The TIF isn’t subsidizing the medical-office piece or the project, but is tying the start of payments to its completion, Paine said.

“We don’t need to subsidize medical-office,” he said.

But “they’re telling us it’s an integrated project; we want the complete package.”

USMD will consolidate Fort Worth operations in the new building, and its signing of a letter of intent earlier this year to enter the project was a “major step” in the development of HCP’s plan, Paine said in documents to the TIF board ahead of its Tuesday vote.

VLK Architects of Fort Worth and the Transwestern real estate services firm, two members of the HCP project team, helped secure the USMD agreement, according to the documents.

HCP and its representatives could not be reached Monday afternoon by The Business Press.

The 5.28-acre site – bounded by Pennsylvania Avenue on the south, 8th Avenue on the west and north, and Summit Avenue on the east – includes eight lots that HCP, which specializes in healthcare properties, has been acquiring. The medical-office building would be on a triangular piece facing Interstate 30, bounded, by 8th, Summit, and West Peter Smith Street on the south.

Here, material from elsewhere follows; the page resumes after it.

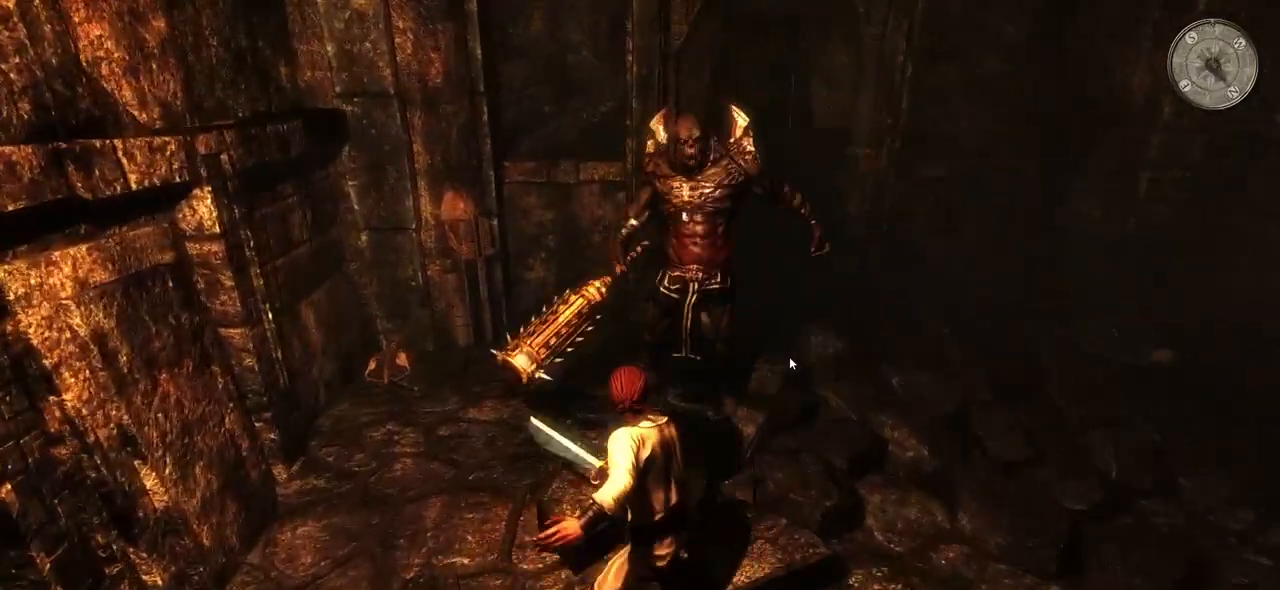
{"keys": ["s"], "mouse": [], "events": [[40, "d", "down"], [100, "d", "up"], [120, "s", "up"], [220, "s", "down"], [360, "s", "up"], [420, "s", "down"]]}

WGH Heritage owns the Westchester Plaza. HCP and WGH opened negotiations in August 2013 about a potential redevelopment of the site.

“The building is antiquated, and it has issues” and would likely have required redevelopment at some point soon, Paine said.

Moreover, the site has a much higher use than its current one as federally subsidized assisted living, he said. The level of subsidy means the property is tax-exempt today.

But with market-rate apartments, which Paine estimated would bring rents of $1.55 to $1.60 per square foot, the property would begin generating taxes, he said.

The project is expected to generate $2.3 million in property taxes per year, including $854,000 annually for the piece covered by the TIF reimbursement, according to the TIF documents.

The project cost includes $40.2 million for the apartments, retail and garage, meaning a public-private ratio on the TIF reimbursement of 10.3 to 1, according to the documents.

The TIF reimbursement would go toward demolition, grading, drive approach, landscaping, sidewalks, streetlights, and relocation of utilities.

Balfour Beatty Construction of Fort Worth will be the contractor.